A measure of Wesleyan’s commitment to genomic sciences is its acquisition last spring of gene chip array technology, now coming into use at many large research universities. The array allows scientists to measure the activity of thousands of genes simultaneously. It works on the principle that an active gene churns out mRNA (messenger RNA), which, in turn, guides the cell in the manufacture of each of the thousands of proteins it needs to survive and carry out its function. Scientists take a small glass chip, about the size of a postage stamp, that contains a grid of thousands of genes of known identity, then coat it with the mRNA of a cell of interest, say a cancer cell, plus a fluorescent dye. All the genes that correspond to the cancer mRNA fluoresce in a grid pattern that can be read by a computer.
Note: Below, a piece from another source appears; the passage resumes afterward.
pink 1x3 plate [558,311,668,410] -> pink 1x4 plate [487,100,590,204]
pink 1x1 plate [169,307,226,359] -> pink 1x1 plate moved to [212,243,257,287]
The gene chip is the technological underpinning for the effort to see which genes are active in any given cell; that is, which are working together for the health or the detriment of the host.
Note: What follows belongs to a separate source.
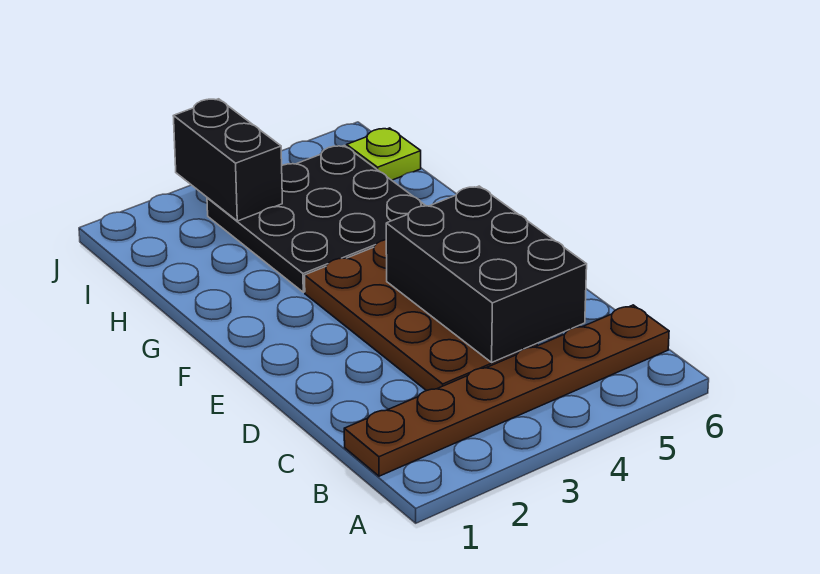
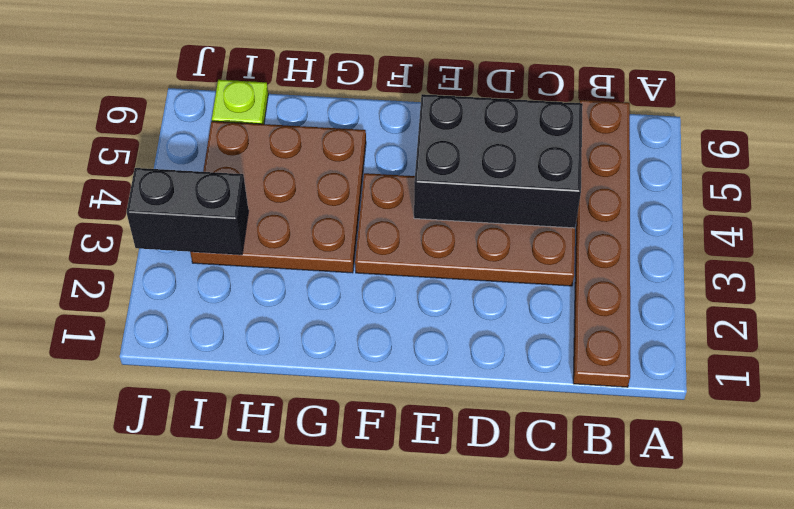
black 3x3 plate [207,145,426,292] -> brown 3x3 plate [190,121,366,273]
Professor of Physics Rick Jensen, currently on sabbatical leave at Harvard Medical School, is analyzing gene chip data to look at differences between cancerous and noncancerous cells (work he is carrying out with Josh Blumenstock ’03, coauthor of four papers with Jensen). In the vast majority of diseases, afflicted cells have anomalous levels of various proteins. Scientists can use the chip array to see which genes in cancer cells are unusually active and correlate that information with protein levels. This quantitative analysis produces data sets with 40,000 numbers, and understanding them is next to impossible without computers.
“This is a natural playground for physicists,” says Jensen.
Even before Wesleyan acquired its chip array, Jensen wanted to “have first crack at this new data,” so he undertook an analysis of DNA chip information from Stanford researchers who were studying the genetic control of cell division in yeasts. He was looking for genes that start the process of cell division, and he found good candidates. When he checked the identity of the genes in a national database, he was surprised to discover that one, a gene known as EBP2, had been discovered by McAlear.
“So I told Mike about this. He was practically jumping up and down with excitement,” Jensen recalls. No one knew that EBP2 might be involved in the initiation of cell division, and Jensen was able to suggest to McAlear that it works in concert with 60 other genes.
In the classroom, students are learning bioinformatics in a novel course that is team-taught by Michael Weir, professor of biology, and Michael Rice, professor of computer science. Weir emphasizes that their approach involves true team-teaching—both are present for every class, playing off each other, agreeing and disagreeing. Last year the class split equally between students majoring in life sciences and in computer science. Students collaborated on projects, sharing diverse backgrounds. The mix also presented a challenge to Weir and Rice, who could not make assumptions about background and familiarity with language or concepts.
“It’s good when scientists don’t assume they can use jargon,” says Weir.
Students who study integrative genomics at Wesleyan will be entering a field with enormous promise. Decoding the human genome was only the first step in a monumental effort to understand which genes make which proteins, what these proteins do, and how the process can go wrong. Already a new word has been coined to describe this venture: proteomics. The need for biologists to understand how to analyze vast sets of data grows daily.
“The future of biology,” says Lane, “is in informatic science.”